Questo potrebbe tradursi in un’accelerazione delle vendite a livello europeo e britannico, e nel coinvolgimento dei consumatori in campagne educative sulla nutrizione preventiva, con imprese, nutrizionisti e istituzioni che promuovono l’assunzione di frutta fresca come parte di uno stile di vita sano.
Per molti consumatori, la novità potrebbe trasformare il kiwi da semplice frutto “tra gli altri” a un vero alleato quotidiano della salute intestinale. L’indicazione ufficiale offre infatti un messaggio più chiaro e fondato alle famiglie e alle persone con problemi di stitichezza o irregolarità, favorendo alternative naturali ai trattamenti farmacologici quando non necessari.

Salute, abitudini e prevenzione
L’interesse per la regolarità intestinale non è un fenomeno isolato: negli ultimi anni i temi relativi all’intestino‑cervello, ai microbioti intestinali e alla relazione tra dieta e salute sono esplosi sia nella ricerca scientifica che nel dibattito pubblico. Sempre più esperti sottolineano come la funzione intestinale influenzi aspetti della salute generale incluso l’umore, la risposta immunitaria e la gestione dell’infiammazione sistemica.
In questo scenario, il riconoscimento ufficiale del kiwi come alimento che contribuisce alla funzione intestinale si colloca in un cambiamento culturale più ampio: quello che vede la frutta fresca non solo come nutrimento basilare, ma come strumento concreto di prevenzione e mantenimento della salute quotidiana.
Nonostante l’entusiasmo, alcuni critici del settore alimentare e nutrizionale avvertono che l’efficacia di un alimento specifico non può essere considerata una “bacchetta magica”: la funzione intestinale dipende da molteplici fattori – idratazione, movimento fisico, equilibrio dell’intero regime alimentare – e nessun solo alimento può sostituire un sano stile di vita. Tuttavia, nel contesto di una dieta equilibrata, l’inclusione regolare di kiwi verde può rappresentare un componente utile e scientificamente provato per facilitare la digestione e il transito intestinale.

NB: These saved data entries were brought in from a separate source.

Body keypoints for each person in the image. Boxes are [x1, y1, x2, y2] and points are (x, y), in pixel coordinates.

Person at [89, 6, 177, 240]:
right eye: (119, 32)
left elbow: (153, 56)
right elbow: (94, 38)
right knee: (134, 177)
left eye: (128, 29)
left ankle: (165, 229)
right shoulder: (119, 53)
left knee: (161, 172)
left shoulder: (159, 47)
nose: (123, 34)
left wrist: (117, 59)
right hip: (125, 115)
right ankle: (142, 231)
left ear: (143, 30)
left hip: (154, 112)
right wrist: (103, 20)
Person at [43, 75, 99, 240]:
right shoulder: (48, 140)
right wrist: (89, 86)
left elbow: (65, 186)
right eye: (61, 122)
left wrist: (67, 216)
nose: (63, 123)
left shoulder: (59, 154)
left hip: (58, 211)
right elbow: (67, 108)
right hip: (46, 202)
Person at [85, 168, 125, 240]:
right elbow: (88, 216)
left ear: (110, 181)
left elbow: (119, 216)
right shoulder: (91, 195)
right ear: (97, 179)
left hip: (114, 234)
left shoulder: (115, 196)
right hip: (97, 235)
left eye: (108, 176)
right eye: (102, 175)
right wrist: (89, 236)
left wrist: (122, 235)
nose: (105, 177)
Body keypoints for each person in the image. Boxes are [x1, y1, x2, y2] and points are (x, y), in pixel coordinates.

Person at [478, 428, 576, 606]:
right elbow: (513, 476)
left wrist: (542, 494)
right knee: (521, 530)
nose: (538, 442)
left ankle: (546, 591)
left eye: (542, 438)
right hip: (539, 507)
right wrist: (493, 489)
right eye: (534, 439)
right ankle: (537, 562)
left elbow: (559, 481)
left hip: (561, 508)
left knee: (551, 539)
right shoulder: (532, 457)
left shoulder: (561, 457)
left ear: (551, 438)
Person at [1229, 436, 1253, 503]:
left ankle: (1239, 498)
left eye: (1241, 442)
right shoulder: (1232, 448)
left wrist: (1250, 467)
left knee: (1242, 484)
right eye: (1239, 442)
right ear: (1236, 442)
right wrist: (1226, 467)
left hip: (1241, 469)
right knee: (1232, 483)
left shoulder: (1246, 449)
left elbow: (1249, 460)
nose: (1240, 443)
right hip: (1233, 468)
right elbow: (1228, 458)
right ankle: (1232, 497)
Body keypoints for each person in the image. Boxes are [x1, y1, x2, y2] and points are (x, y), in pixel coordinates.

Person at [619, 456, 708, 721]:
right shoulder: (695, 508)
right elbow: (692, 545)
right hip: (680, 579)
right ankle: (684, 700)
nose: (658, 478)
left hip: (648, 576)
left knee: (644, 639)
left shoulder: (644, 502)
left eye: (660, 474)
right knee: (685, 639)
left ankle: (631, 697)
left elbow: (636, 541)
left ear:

Guardando al futuro, altri alimenti freschi potrebbero seguire l’esempio del kiwi, presentando dati scientifici solidi per ottenere indicazioni salutistiche ufficiali. Sarebbe un ulteriore passo verso una maggiore trasparenza nutrizionale e un consumo più consapevole, in cui ciò che mangiamo è davvero collegato alla nostra salute, come sempre auspicato da nutrizionisti e operatori sanitari.

Una svolta per la salute quotidiana
L’approvazione del kiwi verde da parte dell’Unione Europea e del Regno Unito come frutto capace di migliorare il transito intestinale rappresenta un evento significativo nel panorama alimentare e nutrizionale contemporaneo. Va oltre i consueti messaggi pubblicitari: si tratta di un riconoscimento basato su evidenze scientifiche solide, che contribuisce a ridefinire il rapporto tra cibo, salute e prevenzione nella vita di tutti i giorni.
In un’epoca in cui la consapevolezza del ruolo degli alimenti nella salute è sempre più diffusa, il kiwi potrebbe diventare un simbolo di come frutti semplici, quotidiani e naturali possano offrire benefici reali e tangibili al nostro organismo, senza rinunciare al gusto e alla versatilità in cucina.